▶ **DIRECTIONS**
Take the records below and retype them line by line, from the first line through the one containing "### 2. Progress Updates"; stop there.

▶ **RECORDS SUPPLIED**
_ _ _ _

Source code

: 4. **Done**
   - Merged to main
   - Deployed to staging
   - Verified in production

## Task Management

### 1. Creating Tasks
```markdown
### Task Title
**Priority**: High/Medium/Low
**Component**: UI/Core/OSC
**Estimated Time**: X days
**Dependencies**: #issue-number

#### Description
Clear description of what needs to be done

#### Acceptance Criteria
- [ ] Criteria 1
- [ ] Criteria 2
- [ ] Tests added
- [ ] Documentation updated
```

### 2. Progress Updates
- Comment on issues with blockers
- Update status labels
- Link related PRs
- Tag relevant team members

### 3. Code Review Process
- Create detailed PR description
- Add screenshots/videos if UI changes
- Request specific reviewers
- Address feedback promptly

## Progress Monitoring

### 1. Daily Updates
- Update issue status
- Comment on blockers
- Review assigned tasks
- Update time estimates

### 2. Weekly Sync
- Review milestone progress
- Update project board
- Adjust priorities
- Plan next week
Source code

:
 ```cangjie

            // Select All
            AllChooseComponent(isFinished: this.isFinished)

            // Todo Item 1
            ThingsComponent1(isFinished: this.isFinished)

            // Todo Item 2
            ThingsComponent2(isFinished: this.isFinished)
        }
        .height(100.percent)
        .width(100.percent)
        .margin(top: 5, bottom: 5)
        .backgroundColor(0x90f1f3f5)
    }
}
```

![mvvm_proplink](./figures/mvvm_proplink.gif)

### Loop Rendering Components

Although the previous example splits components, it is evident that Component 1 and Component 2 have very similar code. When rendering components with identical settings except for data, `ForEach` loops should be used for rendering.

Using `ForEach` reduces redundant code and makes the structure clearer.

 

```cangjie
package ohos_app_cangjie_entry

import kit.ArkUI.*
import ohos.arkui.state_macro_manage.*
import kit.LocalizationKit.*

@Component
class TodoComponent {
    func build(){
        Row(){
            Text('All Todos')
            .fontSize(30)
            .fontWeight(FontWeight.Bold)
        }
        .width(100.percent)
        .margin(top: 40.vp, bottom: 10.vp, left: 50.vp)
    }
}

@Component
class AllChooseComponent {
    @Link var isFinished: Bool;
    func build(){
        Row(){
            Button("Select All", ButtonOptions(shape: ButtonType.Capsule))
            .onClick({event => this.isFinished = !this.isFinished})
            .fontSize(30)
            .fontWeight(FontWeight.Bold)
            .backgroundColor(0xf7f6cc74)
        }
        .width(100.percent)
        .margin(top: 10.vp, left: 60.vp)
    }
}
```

_ _ _ _

▶ **EXERCISE RESPONSE**
Source code

: 4. **Done**
   - Merged to main
   - Deployed to staging
   - Verified in production

## Task Management

### 1. Creating Tasks
```markdown
### Task Title
**Priority**: High/Medium/Low
**Component**: UI/Core/OSC
**Estimated Time**: X days
**Dependencies**: #issue-number

#### Description
Clear description of what needs to be done

#### Acceptance Criteria
- [ ] Criteria 1
- [ ] Criteria 2
- [ ] Tests added
- [ ] Documentation updated
```

### 2. Progress Updates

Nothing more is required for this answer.